Copy out the section of the cyan pigment dispersion text below that opens with the words containing "To assess stability" and closes with "of sediment measured.", replacing "centrifuged" with "spun".

- _Source extract_
──────

Preparation of Cyan Pigment Dispersion
5% Solids Loading with 1:1 Ratio of Surfactant to Pigment
12.5 Grams of poly(ethylene glycol)-.alpha.-methyl
ether-.omega.-methyl p-tert-octylphenyl phosphate hydrolyzable
cleavable nonionic surfactant, 12.5 grams of Sunfast Blue 15:3
pigment and 475 grams of distilled water, were mixed in a
Microfluidizer (Microfluidizer Corporation, Model Number M110-Y),
at 15,000 psi for 5 cycles.
To assess stability of the cyan pigment dispersion, two methods
were used
i) The dispersion was centrifuged at 4,000 rpm for 2 minutes and
the weight of sediment measured.
ii) The dispersion was retained, without agitation for 2 months,
and the sediment amount measured.
Results
The above pigment dispersion showed excellent stability with no
sediment measured from either of the above sedimentation
methods.
Thus the nonionic surfactant can be applied to pigment dispersions
and also the use of the cleavable surfactants in the colorant
dispersion can have important implications to the fields of general
pigment chemistry.
Aggregation of Cyan Toner
260.0 Grams of the latex emulsion as prepared in Example I and
220.0 grams of a dilute aqueous cyan pigment dispersion containing
162 grams of the cyan pigment 15.3 dispersion prepared as above
with 2.4 grams of cationic surfactant, SANIZOL B.TM. and 55.6 grams
of deionized water. This dispersion and latex were simultaneously
added to 400 milliliters of water with high shear stirring by means
of a polytron. The mixture was transferred to a 2 liter reaction
vessel and heated at a temperature of 50.degree. C. for 2.0 hours
resulting in aggregates of a size of 5.5 micron and a GSD of 1.21
before 30 milliliters of 20 percent aqueous NEOGEN R.TM. solution
was added. Subsequently, the resulting mixture was heated to
95.degree. C. and retained there for a period of 4 hours before
cooling down to room temperature, about 25.degree. C. throughout,
filtered, washed with water at pH 10, using KOH, and dried in a
freeze dryer. The final toner product was comprised of 96.25
percent of the polymer of Example I and 3.75 percent of pigment
with a toner particle size of 5.9 microns in volume average
diameter and with a particle size distribution of 1.23 both as
measured on a Coulter Counter. The morphology was shown to be of a
potato shape by scanning electron microscopy. The toner tribo
charge following 2 washing steps with water and as determined by
the Faraday Cage method throughout was -50 and -26 microcoulombs
per gram at 20 and 80 percent relative humidity, respectively,
measured on a carrier with a core of a ferrite, about 90 microns in
diameter, with a coating of polymethylmethacrylate and carbon
black, about 20 weight percent dispersed therein.

──────

- _Data block_
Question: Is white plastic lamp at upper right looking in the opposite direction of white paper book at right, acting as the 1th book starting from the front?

──────

- _Solution for this task_
To assess stability of the cyan pigment dispersion, two methods
were used
i) The dispersion was spun at 4,000 rpm for 2 minutes and
the weight of sediment measured.